WHAT THIS TASK INVOLVES :: Extract every line of the rows below that contains the string "points", copying each such line in full.
[[ DATASET RECORDS open ]]
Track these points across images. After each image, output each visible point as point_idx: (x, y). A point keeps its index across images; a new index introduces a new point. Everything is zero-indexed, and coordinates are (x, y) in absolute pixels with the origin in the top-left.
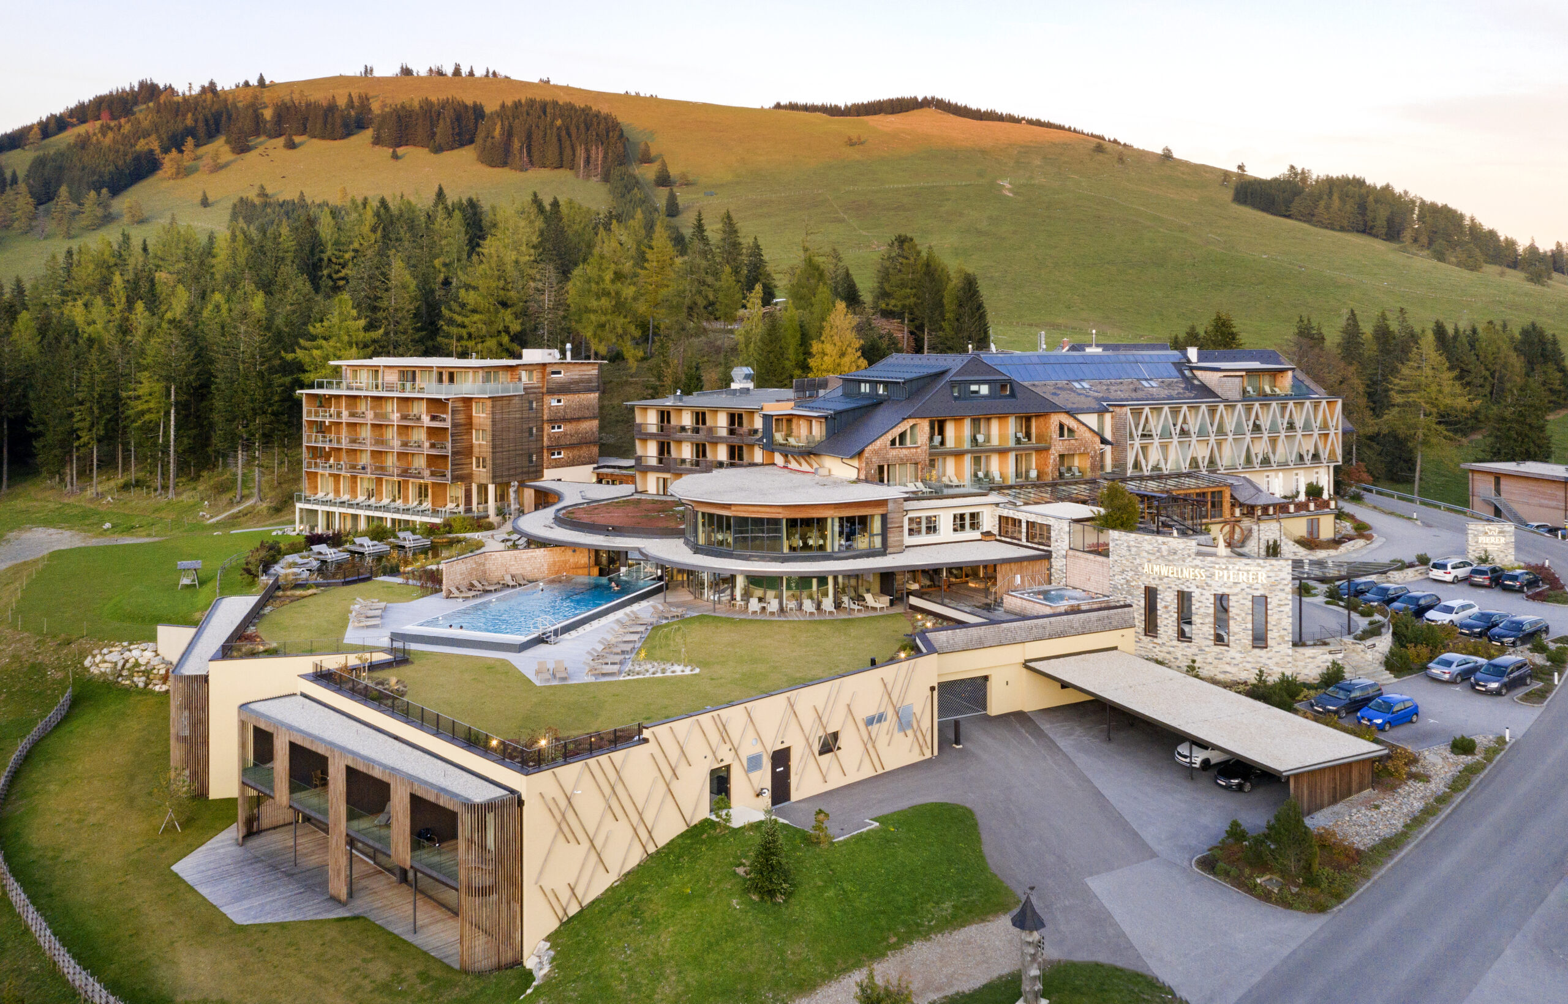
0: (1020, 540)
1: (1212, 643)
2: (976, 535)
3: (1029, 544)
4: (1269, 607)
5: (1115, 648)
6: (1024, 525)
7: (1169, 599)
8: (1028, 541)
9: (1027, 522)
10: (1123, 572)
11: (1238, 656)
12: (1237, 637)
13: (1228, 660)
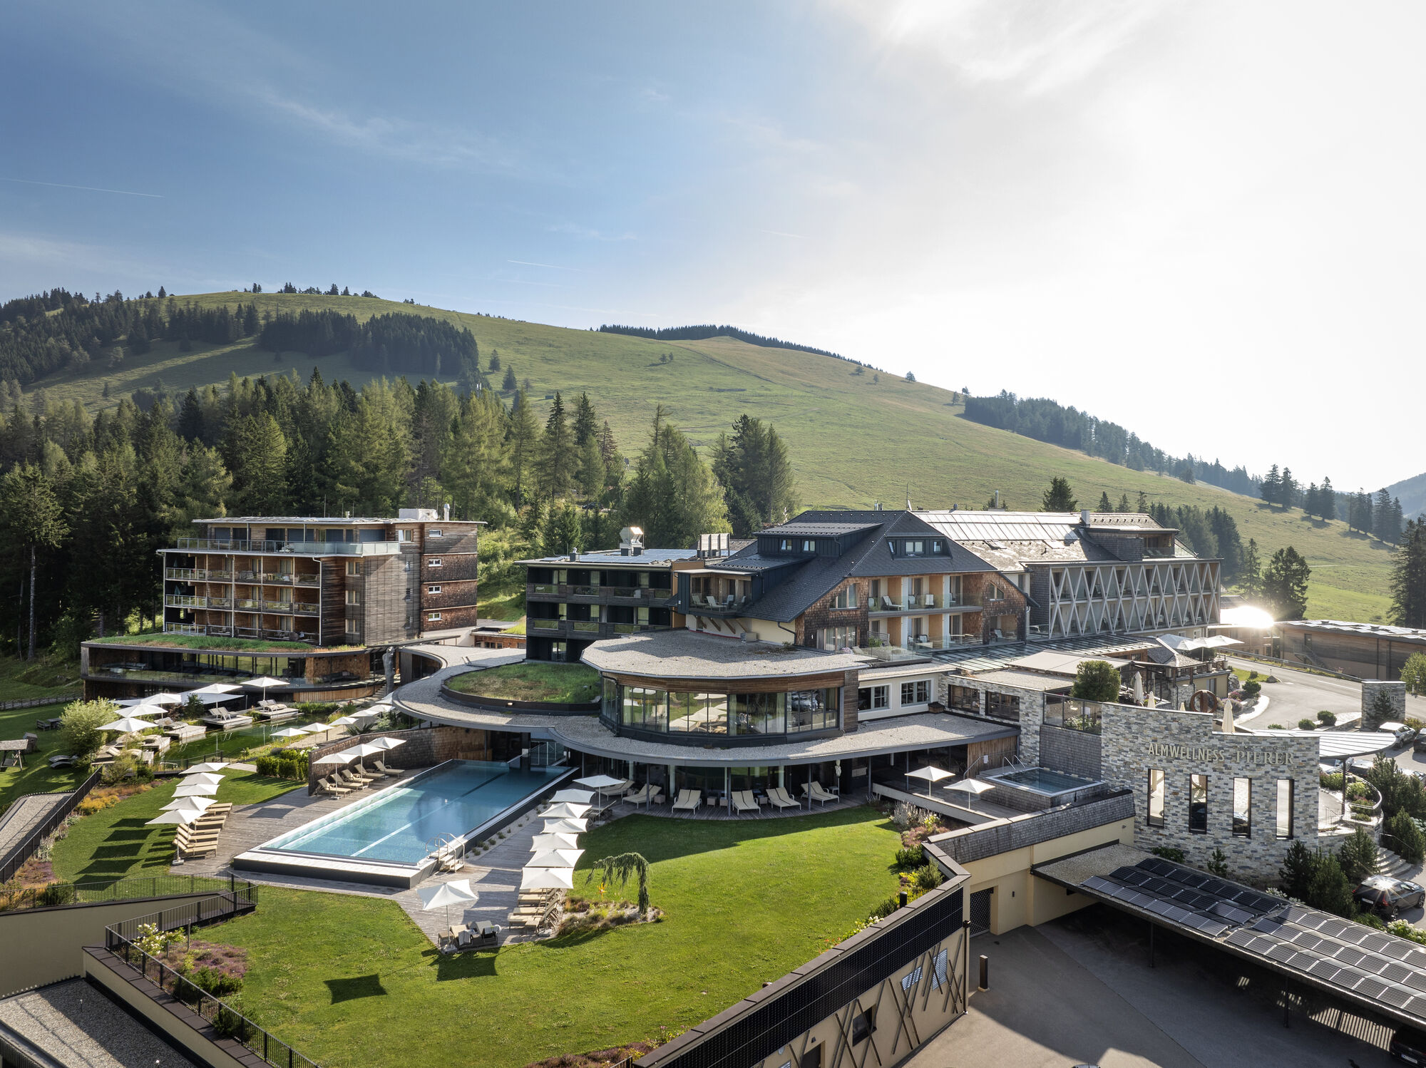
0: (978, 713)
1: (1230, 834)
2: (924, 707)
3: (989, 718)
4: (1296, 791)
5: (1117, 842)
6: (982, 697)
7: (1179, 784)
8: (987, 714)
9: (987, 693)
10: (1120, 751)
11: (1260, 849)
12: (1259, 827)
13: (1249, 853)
[[ DATASET RECORDS closed ]]
TASK ANSWER ::
Track these points across images. After each image, output each visible point as point_idx: (x, y). A point keeps its index across images; a new index introduces a new point. Everything is zero-indexed, and coordinates are (x, y) in absolute pixels with the origin in the top-left.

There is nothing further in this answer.